▸ SET PROBLEM 1:
In the records, turn everything from the line containing "text Hlasování: pro: 8 proti: 0 zdržel se : 0" down to the line containing "text ZO Žalhostice schvaluje program" into a numbered list, leaving out any blank lines.

▸ PAGE:
- - - -

Ormezzani6cuu

2022-04-07

Finding a Quadratic Function Find a quadratic function f (with integer coefficients) that has the givenzeros. Assume that b is a positive integer and a is an integer not equal to zero.
(a) $±\sqrt[\left(\right)]{b}i$
(b) $a±bi$

slaastro132z

Step 1
To determine:
Find a Quadratic function f (with integer coefficients) that has the given zeroes. Assume that b is a positive integer and a is an integer not equal to zero.
(a) $±\sqrt[\left(\right)]{b}i$
(b) $a±bi$
Step 2: Calculation
Part a)
Consider $x=±\sqrt[\left(\right)]{b}i$ be the zeroes of the quadratic function.
Since, $x=\sqrt[\left(\right)]{b}i$ is the zero of the quadratic function, therefore, $\left(x-\sqrt[\left(\right)]{b}i\right)$ is a factor of quadratic function.
Also, since, $x-\sqrt[\left(\right)]{b}i$ is the zero of the quadratic function, therefore, $\left(x+\sqrt[\left(\right)]{b}i\right)$ is a factor of quadratic function.
So, the quadratic function is given by:
$\left(x-\sqrt[\left(\right)]{b}i\right)\left(x+\sqrt[\left(\right)]{b}i\right)$
$=\left({x}^{2}-{\left(\sqrt[\left(\right)]{b}i\right)}^{2}\right)\left[\because \left(a-b\right)\left(a+b\right)\right]$
$={x}^{2}-b{\left(i\right)}^{2}$
$={x}^{2}-b\left(-1\right)\left[\because {i}^{2}=-1\right]$
$={x}^{2}+b$

Part b)

- - - -

Excerpts from a layout annotation set:
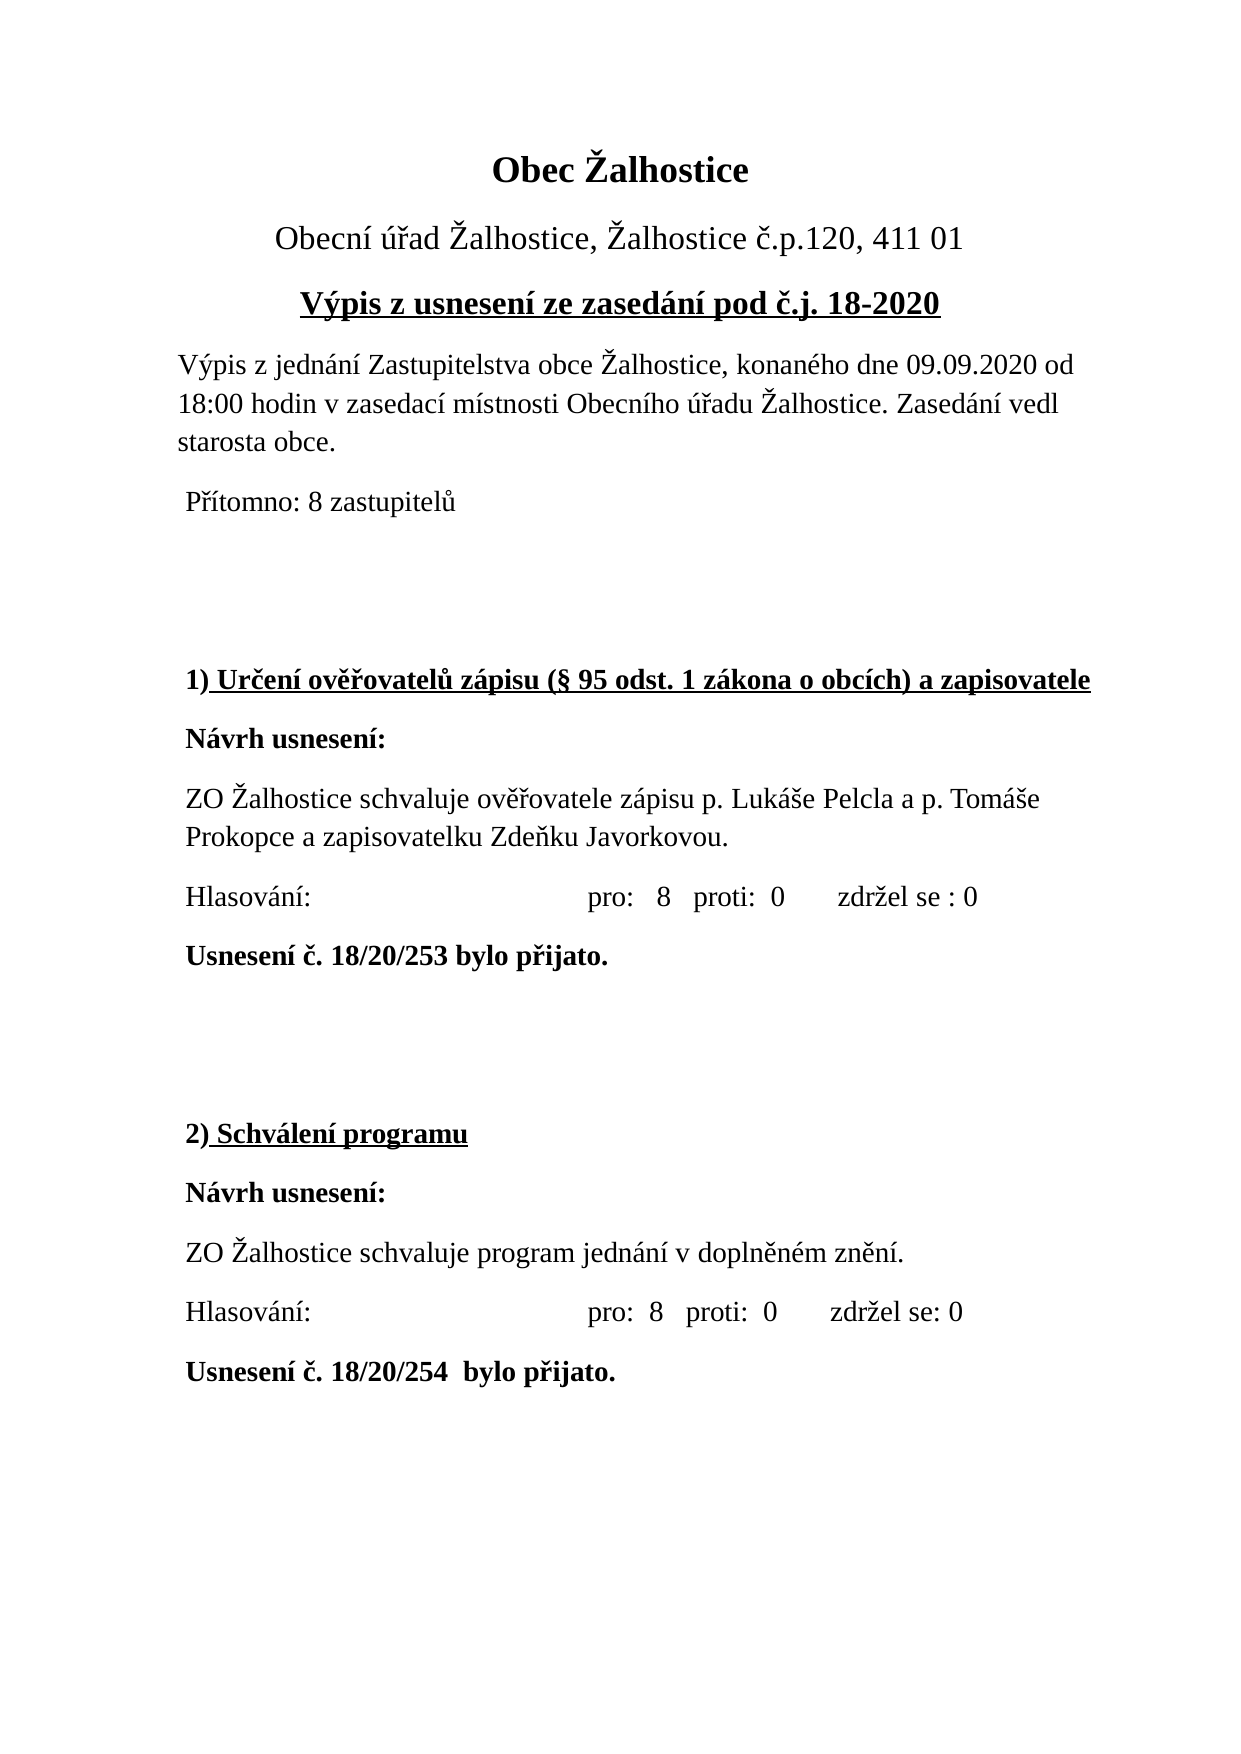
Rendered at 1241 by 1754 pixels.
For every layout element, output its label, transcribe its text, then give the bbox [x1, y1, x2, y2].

text Hlasování: pro: 8 proti: 0 zdržel se : 0 [185, 879, 1093, 912]
text Obec Žalhostice [148, 148, 1093, 191]
text Návrh usnesení: [185, 1176, 1093, 1209]
text Usnesení č. 18/20/254 bylo přijato. [185, 1354, 1093, 1387]
text Přítomno: 8 zastupitelů [148, 484, 1093, 518]
text Hlasování: pro: 8 proti: 0 zdržel se: 0 [185, 1294, 1093, 1328]
text ZO Žalhostice schvaluje ověřovatele zápisu p. Lukáše Pelcla a p. Tomáše Prokopce a zapisovatelku Zdeňku Javorkovou. [185, 781, 1093, 853]
text Obecní úřad Žalhostice, Žalhostice č.p.120, 411 01 [148, 218, 1093, 256]
text 1) Určení ověřovatelů zápisu (§ 95 odst. 1 zákona o obcích) a zapisovatele [148, 662, 1098, 696]
text ZO Žalhostice schvaluje program jednání v doplněném znění. [185, 1235, 1093, 1269]
text Návrh usnesení: [185, 722, 1093, 755]
text Usnesení č. 18/20/253 bylo přijato. [185, 938, 1093, 972]
text 2) Schválení programu [148, 1116, 1093, 1150]
text Výpis z usnesení ze zasedání pod č.j. 18-2020 [148, 283, 1093, 321]
text Výpis z jednání Zastupitelstva obce Žalhostice, konaného dne 09.09.2020 od 18:00 hodin v zasedací místnosti Obecního úřadu Žalhostice. Zasedání vedl starosta obce. [177, 348, 1093, 458]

- - - -

▸ SET PROBLEM 2:
In the problem on finding a quadratic function with given zeros, what is b assumed to be?

▸ COMPLETE OUTPUT 1:
1. text Hlasování: pro: 8 proti: 0 zdržel se : 0 [185, 879, 1093, 912]
2. text Obec Žalhostice [148, 148, 1093, 191]
3. text Návrh usnesení: [185, 1176, 1093, 1209]
4. text Usnesení č. 18/20/254 bylo přijato. [185, 1354, 1093, 1387]
5. text Přítomno: 8 zastupitelů [148, 484, 1093, 518]
6. text Hlasování: pro: 8 proti: 0 zdržel se: 0 [185, 1294, 1093, 1328]
7. text ZO Žalhostice schvaluje ověřovatele zápisu p. Lukáše Pelcla a p. Tomáše Prokopce a zapisovatelku Zdeňku Javorkovou. [185, 781, 1093, 853]
8. text Obecní úřad Žalhostice, Žalhostice č.p.120, 411 01 [148, 218, 1093, 256]
9. text 1) Určení ověřovatelů zápisu (§ 95 odst. 1 zákona o obcích) a zapisovatele [148, 662, 1098, 696]
10. text ZO Žalhostice schvaluje program jednání v doplněném znění. [185, 1235, 1093, 1269]

▸ COMPLETE OUTPUT 2:
b is assumed to be a positive integer.